## 抜粋本文
----------
リューシャ(リュドミラの愛称)・ウリツカヤのお話とヴォーヴァ(ウラジーミルの愛称)・リュバロフの絵が絶妙のコンビネーションを見せている大人の絵本 『子供時代』 (新潮社、2015)について、月刊読書情報誌 『波』(2015年7月号)に作家の梨木果歩さんが素晴らしい書評を書いてくださった。

タイトルは、「リューシャとヴォーヴァがここにいた」
ちなみにこれは、本の裏表紙を飾るリュバロフの絵に塀が描かれていてそこに「リューシャとヴォーヴァがここにいた」という落書きがあるのだが、それにのっとったお洒落なタイトル。
梨木さんは、この書評の中で、「本人の五感と脈打つ世界との間に遮る何ものもない、一方的にやってくる世界の鼓動をそのまま無防備に全身で受け止めざるを得ない辛さと、新鮮なまま感受する謙虚さ――それらを支え、持ち堪えさせたのは、スターリン時代の暗い抑圧の中にあっても消し去ることの出来なかった、光溢れる生命の力の、強靭さそのものではなかったか」と記している。
----------
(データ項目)
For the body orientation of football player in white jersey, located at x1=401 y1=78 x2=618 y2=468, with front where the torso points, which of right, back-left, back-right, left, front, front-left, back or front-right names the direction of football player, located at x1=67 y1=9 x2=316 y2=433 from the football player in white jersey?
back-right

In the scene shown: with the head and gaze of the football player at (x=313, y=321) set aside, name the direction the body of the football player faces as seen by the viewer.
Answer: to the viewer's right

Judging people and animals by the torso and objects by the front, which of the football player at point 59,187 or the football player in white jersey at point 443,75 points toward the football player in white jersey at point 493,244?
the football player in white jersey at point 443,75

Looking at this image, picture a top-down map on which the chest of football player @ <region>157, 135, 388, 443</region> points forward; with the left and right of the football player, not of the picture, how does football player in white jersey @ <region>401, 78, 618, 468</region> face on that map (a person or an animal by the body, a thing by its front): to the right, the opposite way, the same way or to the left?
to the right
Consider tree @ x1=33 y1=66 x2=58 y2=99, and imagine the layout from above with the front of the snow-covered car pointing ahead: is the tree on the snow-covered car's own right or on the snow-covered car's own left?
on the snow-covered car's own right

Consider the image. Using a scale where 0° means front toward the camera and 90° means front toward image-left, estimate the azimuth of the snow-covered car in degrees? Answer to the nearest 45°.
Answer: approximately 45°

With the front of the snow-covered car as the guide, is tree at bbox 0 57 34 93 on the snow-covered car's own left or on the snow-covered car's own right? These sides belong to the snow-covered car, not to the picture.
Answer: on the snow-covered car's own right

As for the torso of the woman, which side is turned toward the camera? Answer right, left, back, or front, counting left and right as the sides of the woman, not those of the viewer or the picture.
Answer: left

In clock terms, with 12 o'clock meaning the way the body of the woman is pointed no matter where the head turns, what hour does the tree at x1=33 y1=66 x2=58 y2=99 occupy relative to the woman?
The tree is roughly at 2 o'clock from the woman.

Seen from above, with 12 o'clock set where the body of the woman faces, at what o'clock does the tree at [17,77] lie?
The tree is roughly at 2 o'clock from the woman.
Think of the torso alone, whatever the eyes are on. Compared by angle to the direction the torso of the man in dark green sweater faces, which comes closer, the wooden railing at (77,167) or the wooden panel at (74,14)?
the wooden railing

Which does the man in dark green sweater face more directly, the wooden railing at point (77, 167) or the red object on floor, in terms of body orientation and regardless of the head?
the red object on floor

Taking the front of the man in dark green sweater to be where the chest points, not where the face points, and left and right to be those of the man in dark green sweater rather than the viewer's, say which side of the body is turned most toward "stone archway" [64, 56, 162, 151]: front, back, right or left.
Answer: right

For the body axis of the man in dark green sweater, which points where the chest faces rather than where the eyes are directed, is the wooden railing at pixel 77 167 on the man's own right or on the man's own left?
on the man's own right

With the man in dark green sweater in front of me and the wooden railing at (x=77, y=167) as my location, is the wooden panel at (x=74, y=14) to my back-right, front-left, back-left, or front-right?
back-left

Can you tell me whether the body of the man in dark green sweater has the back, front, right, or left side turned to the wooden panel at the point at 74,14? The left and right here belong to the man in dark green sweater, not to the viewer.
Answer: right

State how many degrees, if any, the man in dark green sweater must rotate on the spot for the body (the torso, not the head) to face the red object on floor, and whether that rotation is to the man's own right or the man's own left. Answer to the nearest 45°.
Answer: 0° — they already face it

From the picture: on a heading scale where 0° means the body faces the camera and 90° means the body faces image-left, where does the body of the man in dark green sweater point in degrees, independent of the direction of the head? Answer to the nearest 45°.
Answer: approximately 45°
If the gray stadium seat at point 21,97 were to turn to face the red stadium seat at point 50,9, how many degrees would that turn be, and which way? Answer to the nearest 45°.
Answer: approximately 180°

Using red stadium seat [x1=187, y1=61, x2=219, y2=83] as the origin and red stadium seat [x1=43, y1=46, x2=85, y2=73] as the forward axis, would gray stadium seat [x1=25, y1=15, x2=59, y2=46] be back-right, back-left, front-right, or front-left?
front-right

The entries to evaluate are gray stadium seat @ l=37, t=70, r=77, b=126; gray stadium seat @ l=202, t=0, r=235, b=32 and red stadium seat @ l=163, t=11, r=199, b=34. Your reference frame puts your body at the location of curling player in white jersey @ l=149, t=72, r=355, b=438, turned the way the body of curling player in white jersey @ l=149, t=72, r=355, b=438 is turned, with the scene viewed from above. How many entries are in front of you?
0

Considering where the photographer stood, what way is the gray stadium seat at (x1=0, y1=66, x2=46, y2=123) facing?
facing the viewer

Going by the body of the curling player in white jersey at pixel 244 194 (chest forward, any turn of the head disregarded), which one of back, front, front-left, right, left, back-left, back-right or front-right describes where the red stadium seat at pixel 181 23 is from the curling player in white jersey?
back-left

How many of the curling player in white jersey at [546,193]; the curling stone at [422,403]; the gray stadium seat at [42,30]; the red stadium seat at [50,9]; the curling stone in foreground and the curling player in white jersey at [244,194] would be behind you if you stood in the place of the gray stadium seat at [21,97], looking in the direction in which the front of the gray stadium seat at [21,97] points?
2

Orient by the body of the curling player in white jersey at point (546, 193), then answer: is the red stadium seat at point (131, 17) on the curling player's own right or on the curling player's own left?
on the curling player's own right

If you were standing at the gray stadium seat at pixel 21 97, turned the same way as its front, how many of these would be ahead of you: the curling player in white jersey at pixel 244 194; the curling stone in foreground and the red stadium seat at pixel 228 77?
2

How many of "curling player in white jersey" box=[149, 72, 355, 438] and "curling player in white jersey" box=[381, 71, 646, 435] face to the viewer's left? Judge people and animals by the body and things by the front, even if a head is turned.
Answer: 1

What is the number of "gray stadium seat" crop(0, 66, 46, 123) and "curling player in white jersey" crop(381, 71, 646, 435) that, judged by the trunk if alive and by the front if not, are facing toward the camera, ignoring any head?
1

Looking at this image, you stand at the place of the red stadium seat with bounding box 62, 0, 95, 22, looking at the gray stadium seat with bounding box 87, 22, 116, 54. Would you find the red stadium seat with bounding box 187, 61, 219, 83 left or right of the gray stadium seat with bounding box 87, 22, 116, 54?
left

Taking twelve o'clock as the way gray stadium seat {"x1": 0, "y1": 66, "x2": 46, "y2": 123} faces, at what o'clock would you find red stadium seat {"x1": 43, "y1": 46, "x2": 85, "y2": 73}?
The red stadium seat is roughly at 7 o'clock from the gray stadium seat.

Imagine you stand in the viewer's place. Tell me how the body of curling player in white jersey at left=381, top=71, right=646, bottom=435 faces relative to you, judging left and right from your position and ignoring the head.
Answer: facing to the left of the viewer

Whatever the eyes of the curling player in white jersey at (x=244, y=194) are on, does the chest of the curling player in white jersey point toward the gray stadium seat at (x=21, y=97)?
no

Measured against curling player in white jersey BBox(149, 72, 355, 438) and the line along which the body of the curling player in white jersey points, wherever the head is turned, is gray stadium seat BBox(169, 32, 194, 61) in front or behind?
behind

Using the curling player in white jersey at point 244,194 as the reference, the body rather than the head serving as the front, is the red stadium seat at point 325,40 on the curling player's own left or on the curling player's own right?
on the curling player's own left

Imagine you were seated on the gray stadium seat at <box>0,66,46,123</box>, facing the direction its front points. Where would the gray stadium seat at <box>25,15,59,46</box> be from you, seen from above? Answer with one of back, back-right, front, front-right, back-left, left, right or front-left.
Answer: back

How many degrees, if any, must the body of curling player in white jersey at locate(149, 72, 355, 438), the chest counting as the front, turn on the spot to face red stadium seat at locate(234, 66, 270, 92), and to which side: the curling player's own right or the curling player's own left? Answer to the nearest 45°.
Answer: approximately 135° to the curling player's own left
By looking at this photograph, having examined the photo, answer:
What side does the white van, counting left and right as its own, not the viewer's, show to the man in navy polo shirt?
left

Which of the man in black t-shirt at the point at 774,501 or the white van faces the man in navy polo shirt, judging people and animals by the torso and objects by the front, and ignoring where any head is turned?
----------
## 課題の内容
『子供時代』の書評を紹介する抜粋本文によると、梨木果歩さんが『波』に書いた書評のタイトルは何ですか。

## 解答
タイトルは「リューシャとヴォーヴァがここにいた」です。